朱祁镇十分得意,道:“那是,爹说了,只要我乖乖听话,等到下次赐朝服的时候带我一起。”
朱予焕脸上笑意更深,道:“那正好,朝会才是大热闹,到时候还有钟鼓司奏乐,比赐菜更多几分威严。”
朱祁镇还觉得意犹未尽,对旁边的朱祁钰道:“钰哥儿,要是接下来的一年,你都乖乖听我的话,下次我就让爹爹带你一起。”
朱友桐看他这副样子,便知道朱祁镇不安好心,立刻护短道:“千岁爷,你该不会是要借机使唤小钰吧,哪有当哥哥的这样欺负老实弟弟的?”
朱含嘉也不大赞同,道:“镇哥儿,不要胡说八道,除了爹爹,其他人可没资格受进士参拜谢恩。”
朱祁镇哼了一声,只是道:“我是哥哥,怎么会欺负他?”
朱祁钰倒是温吞,“圣人说‘父慈子孝,兄良弟悌,夫义妇听,长惠幼顺,君仁臣忠’,哥哥不会欺负我的。”
这下朱祁镇更加得意,骄傲地叉腰,道:“二姐姐,你听到了吧?钰哥儿都说我不会欺负他的。钰哥儿,想不想去?想去可就要听哥哥的话。”
不等朱友桐反驳,朱予焕已经笑着说道:“镇哥儿这是和爹爹学的吧?你这是用错了人,钰哥儿可不吃这一套。
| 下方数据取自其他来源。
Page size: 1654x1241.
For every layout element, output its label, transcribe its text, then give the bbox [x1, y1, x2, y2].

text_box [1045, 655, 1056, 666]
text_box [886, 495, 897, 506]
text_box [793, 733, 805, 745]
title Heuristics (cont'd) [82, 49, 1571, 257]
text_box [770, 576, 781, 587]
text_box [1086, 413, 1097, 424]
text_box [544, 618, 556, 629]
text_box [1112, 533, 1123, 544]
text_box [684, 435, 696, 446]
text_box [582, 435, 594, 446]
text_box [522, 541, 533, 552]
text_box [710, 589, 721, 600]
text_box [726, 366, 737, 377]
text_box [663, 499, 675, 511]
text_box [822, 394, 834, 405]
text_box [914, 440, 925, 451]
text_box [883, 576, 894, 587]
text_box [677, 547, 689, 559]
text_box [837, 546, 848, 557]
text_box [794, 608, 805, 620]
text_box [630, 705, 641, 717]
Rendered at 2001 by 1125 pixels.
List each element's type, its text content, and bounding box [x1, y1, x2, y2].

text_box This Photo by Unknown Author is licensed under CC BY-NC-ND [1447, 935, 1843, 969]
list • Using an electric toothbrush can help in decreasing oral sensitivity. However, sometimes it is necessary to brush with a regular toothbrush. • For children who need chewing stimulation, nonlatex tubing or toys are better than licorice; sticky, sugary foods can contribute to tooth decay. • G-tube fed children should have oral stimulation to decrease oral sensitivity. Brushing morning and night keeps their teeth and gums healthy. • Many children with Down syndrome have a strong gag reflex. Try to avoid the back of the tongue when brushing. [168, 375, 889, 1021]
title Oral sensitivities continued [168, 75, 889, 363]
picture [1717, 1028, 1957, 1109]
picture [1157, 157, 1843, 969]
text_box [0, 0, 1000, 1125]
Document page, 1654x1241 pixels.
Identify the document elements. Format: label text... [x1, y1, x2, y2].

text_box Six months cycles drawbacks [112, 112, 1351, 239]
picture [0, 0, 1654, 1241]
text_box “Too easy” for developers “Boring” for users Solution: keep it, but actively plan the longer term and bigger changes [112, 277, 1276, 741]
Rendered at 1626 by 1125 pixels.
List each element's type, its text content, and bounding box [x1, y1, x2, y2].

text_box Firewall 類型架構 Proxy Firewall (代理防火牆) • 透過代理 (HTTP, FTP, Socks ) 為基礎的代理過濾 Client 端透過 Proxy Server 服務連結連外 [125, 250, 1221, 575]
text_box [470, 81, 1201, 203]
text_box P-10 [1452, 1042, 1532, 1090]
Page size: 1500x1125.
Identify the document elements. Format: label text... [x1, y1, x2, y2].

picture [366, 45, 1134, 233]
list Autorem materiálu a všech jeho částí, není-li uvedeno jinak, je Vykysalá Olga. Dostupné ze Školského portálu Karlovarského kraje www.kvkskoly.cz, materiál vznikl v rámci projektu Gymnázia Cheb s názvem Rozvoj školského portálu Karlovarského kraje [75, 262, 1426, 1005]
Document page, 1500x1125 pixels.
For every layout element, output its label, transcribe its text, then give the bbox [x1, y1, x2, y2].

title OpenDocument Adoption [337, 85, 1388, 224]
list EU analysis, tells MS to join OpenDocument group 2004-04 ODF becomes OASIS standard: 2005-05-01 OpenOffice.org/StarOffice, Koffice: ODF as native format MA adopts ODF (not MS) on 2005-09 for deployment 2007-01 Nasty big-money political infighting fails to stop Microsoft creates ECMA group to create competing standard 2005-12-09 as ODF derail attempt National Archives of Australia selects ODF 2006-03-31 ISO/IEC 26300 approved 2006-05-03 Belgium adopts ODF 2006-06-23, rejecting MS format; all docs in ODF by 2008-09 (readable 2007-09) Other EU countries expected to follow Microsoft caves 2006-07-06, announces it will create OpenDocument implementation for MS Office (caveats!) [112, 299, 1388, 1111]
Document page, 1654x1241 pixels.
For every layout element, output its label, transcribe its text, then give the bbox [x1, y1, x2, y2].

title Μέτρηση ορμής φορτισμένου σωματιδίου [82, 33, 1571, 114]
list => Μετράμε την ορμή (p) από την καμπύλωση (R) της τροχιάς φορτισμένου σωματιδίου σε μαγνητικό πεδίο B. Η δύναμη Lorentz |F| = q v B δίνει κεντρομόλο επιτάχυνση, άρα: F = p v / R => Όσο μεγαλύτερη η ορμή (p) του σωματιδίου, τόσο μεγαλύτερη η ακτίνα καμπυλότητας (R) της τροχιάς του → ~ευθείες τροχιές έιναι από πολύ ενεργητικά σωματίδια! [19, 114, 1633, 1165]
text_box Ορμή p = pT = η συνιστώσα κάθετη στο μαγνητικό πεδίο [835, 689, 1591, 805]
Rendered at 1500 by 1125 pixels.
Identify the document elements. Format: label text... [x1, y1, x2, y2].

再说了,太子跟在陛下身边受礼是理所当然,要额外带上钰哥儿,可不是太子一个人就能做主的。”
朱祁镇这么做,显然是学朱瞻基那“打一巴掌给个甜枣”的套路。然而朱祁钰和天生跳脱张扬的朱祁镇不同,不会轻易上当。再说还有礼仪规矩在,朱祁镇也就能过过嘴瘾。
朱祁镇讪讪一笑,道:“我就是说说嘛。”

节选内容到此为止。